そんな研究の中から、気象とBPSD(行動・心理症状)の関係について調査した結果を「今月の認知症予報」と題して報告しています。
8月から9月にかけて、暑さもピークを迎えます、こんな時期に注意しなければならないのが食中毒です。
食中毒というと、梅雨時から真夏のものというイメージがありますが、実は食中毒の発生が最も多いのは8月中旬から9月にかけてなのです。
厚生労働省がまとめた平成25年の食中毒の原因を見てみると、3.0%は原因が不明ですが、食中毒の原因のほとんどが細菌やウイルスによるものなのです。
最も多いのがノロウイルスで35.2%と原因の三割強を占めています。以下カンピロバクターが24.4%、サルモネラ菌が3.7%と続きます。
カンピロバクターとは、牛、豚、鶏、犬、猫などの排泄物により汚染された食品や水を介して感染する細菌です。
特に鶏肉などの肉類は汚染されている可能性が高く、カンピロバクター食中毒の原因食品になっています。
比較的少量の菌数で感染するので認知症高齢者では、ペットやヒトとの接触によって直接感染することもあります。
感染すると2~7日で発熱、腹痛、下痢、血便を伴う腸炎症がみられ、2~5日で回復することが多いのですが、認知症高齢者などでは症状が長引く場合があります。
また、この菌は低温に強くて4℃でも長期間生存するので冷蔵庫の過信は禁物です。
その他に、認知症高齢者に多いのがO-157として知られる腸管出血性大腸菌で2.6%、そして、腸炎ビブリオ1.0%です。
病原大腸菌には4種類あって、発病のメカニズムも症状も違います。
O-157と呼ばれる腸管出血性大腸菌は、水様の下痢が頻回に起こり、脱水症状を呈します。
最近は地球温暖化の影響も含め真夏の暑さが9月まで続くようになっているために、O-157の危険性は年々高まっているのです。
0-157に罹ると3日目頃からへその周りが強く痛み、血便が数日続きます。
発熱は38℃以下で嘔吐はあまりありませんが認知症高齢者では顔や下肢のむくみ、顔面蒼白、意識の混濁が続発し、生命にかかわることもあります。
また、腸炎ビブリオは海水や海中のプランクトンなどに分布しており、海水の温度が高いほど繁殖が盛んになります。
実は海水の温度は気温よりも遅れて8月の末から9月にかけてが最も高くなるのです。
このために魚介類を原因として9月の食中毒が多くなるわけです。
特に認知症高齢者は8月の末から9月にかけては、夏の疲れで胃腸も弱っていることや、記憶の障害などで、ついうっかりして食品を冷蔵庫に入れ忘れるなどのことが重なって、食中毒の発生が多くなるのです。
腸炎ビブリオは真水や熱に弱いので、よく水洗いを行い、十分に加熱をすることで防げるのです。
そして、冷蔵庫に保管するなどのことを守れば防ぐことができます。
大事なことは、食中毒の予防は、まず十分な手洗いから始まるということです。 手のひらだけでなく、指のつけね、爪の間、そして忘れがちなのが指輪の周辺です。
指輪の下は細菌の住みかになりやすいのです。
また、ブドウ球菌は、全体の3.1%を占める高い感染性を持っています。
ブドウ球菌は手や指の傷口、できものなどから食品を汚染してしまうのです。
介護者の手に怪我をしている場合には、特に注意が必要です。手の傷口は、ばい菌の巣といっても過言ではないからです。

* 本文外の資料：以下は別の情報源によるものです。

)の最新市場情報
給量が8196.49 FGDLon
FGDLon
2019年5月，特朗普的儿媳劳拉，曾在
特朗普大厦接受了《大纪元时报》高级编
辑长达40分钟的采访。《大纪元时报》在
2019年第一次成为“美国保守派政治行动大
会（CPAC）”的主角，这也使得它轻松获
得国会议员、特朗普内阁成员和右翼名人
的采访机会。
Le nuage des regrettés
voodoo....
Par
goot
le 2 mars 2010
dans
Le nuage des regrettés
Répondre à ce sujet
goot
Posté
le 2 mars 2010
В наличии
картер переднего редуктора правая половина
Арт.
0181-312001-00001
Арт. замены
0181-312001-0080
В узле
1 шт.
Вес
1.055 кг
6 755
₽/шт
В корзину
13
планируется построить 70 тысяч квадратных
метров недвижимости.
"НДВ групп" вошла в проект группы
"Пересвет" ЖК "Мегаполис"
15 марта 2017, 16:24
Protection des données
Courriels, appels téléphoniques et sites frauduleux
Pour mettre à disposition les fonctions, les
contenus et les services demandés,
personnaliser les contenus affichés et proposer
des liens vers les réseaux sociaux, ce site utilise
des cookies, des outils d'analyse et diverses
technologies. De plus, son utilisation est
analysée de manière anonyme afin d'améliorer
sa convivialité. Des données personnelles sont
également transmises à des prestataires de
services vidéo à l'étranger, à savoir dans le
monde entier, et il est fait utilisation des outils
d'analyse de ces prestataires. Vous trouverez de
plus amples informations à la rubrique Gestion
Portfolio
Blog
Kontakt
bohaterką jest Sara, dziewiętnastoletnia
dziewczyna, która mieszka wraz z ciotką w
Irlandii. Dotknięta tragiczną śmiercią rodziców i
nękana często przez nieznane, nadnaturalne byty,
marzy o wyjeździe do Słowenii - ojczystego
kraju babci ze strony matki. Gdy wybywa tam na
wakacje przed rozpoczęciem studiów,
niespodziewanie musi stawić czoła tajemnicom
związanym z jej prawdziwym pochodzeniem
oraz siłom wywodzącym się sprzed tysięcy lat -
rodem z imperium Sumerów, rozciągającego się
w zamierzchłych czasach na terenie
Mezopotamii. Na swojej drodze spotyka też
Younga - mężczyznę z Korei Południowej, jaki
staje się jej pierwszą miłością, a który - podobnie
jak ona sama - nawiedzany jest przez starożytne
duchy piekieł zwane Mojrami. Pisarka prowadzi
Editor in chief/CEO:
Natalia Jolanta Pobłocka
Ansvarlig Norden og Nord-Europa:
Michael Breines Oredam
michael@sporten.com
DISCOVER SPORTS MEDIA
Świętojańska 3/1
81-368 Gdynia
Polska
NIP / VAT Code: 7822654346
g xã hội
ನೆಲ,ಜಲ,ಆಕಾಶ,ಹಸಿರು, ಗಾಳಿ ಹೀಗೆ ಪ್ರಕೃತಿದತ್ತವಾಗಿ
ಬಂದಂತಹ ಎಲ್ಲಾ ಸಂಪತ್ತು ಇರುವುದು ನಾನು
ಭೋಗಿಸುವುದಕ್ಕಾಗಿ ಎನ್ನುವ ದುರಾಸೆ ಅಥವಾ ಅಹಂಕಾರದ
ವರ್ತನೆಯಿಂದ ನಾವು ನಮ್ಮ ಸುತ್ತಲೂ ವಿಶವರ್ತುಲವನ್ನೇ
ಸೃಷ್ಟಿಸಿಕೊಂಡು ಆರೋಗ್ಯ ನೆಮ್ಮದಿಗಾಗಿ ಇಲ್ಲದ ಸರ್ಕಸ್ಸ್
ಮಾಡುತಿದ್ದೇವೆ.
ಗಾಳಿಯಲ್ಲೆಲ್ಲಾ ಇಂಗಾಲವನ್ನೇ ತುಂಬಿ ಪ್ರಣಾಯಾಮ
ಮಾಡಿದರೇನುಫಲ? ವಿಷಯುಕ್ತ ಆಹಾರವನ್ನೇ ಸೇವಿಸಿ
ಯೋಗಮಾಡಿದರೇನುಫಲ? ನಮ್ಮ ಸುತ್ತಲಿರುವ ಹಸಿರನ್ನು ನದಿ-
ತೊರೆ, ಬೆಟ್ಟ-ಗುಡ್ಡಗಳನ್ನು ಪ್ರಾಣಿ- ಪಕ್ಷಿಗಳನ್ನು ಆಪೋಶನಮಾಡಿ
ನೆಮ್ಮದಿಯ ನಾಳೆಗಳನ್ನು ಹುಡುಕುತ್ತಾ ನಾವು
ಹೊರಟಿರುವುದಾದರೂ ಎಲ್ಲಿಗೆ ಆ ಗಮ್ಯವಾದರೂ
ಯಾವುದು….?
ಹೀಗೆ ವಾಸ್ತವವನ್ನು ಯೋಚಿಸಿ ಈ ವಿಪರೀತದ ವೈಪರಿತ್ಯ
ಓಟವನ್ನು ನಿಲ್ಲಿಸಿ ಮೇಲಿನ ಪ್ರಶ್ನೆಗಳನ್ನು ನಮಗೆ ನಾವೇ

手に傷がある場合には調理の際に必ずディスポなどの手袋をする必要があります。
また、まな板や包丁、布巾なども常に清潔にするように心がけたいものです。
食器を洗うスポンジなどは使った後によく水洗いして乾燥させておいてください。
サルモネラ菌の場合には、ネズミのほかにペットからも汚染されることがありますので注意が必要です。
食中毒の原因となる細菌は気温が高いほど繁殖が盛んになります。36度前後で最も活発になるのです。
また、湿度が高いほど菌の増加する速度が速くなるのです。
そして意外に多いのが、アニサキスと呼ばれる寄生虫による食中毒です。
全体では9.5%とサルモネラ菌やブドウ球菌よりも多いのです。
アニサキスの幼虫は、サバ、アジ、イカ、イワシ、サンマなどに寄生します。
魚介類の内臓に寄生しているアニサキスの幼虫は、鮮度が落ちると、内臓から筋肉に移動するのです。
その症状は食後2~8時間後に激しい腹痛、悪心、嘔吐を生じれば胃アニサキス症です。10時間後以降に激しい腹痛、腹膜炎症状を生じた場合は、腸のアニサキス症といわれています。
認知症高齢者がかかりやすいのが胃アニサキス症です。
食後の2~8時間後に激しい腹痛を訴えたら、食べたものを確認して医療機関を受診しましょう。
自然毒では、最近観葉植物を扱う機会が増えたこともあり、植物性自然毒による食中毒は5.4%で、フグや貝などの毒で食中毒になる動物性自然毒2.1%を上回っているのです。
植物性自然毒とは、一般的にはキノコや山菜による食中毒を言いますが、ジャガイモの芽や光に当たって緑色になった部分に天然毒素であるソラニンやチャコニンが多く含まれているのです。
ソラニンやチャコニンを摂取すると吐き気や下痢、嘔吐、腹痛、頭痛、めまいなどの症状が出るのです。
特に施設などでは家庭菜園などで作られた未熟で小さなジャガイモを蒸かして食べていると楽しいお話を耳にします。
施設の利用者や介護士の皆さんで園芸療法と題して行っているイベントも一つ間違えると大変な問題になってしまうのです。
実は、未熟で小さなジャガイモには、全体にソラニンやチャコニンを多く含んでいることもあるので、ジャガイモを食べた後にこのような症状が出たら食中毒の可能性が大きいということです。
ジャガイモは茹でてもソラニンやチャコニンは分解しないので量は減りません。
それだけでなく170℃以上で揚げても、すべてが分解することはないのです。 ジャガイモの皮や芽、緑色の部分を取り除くことが予防になるのです。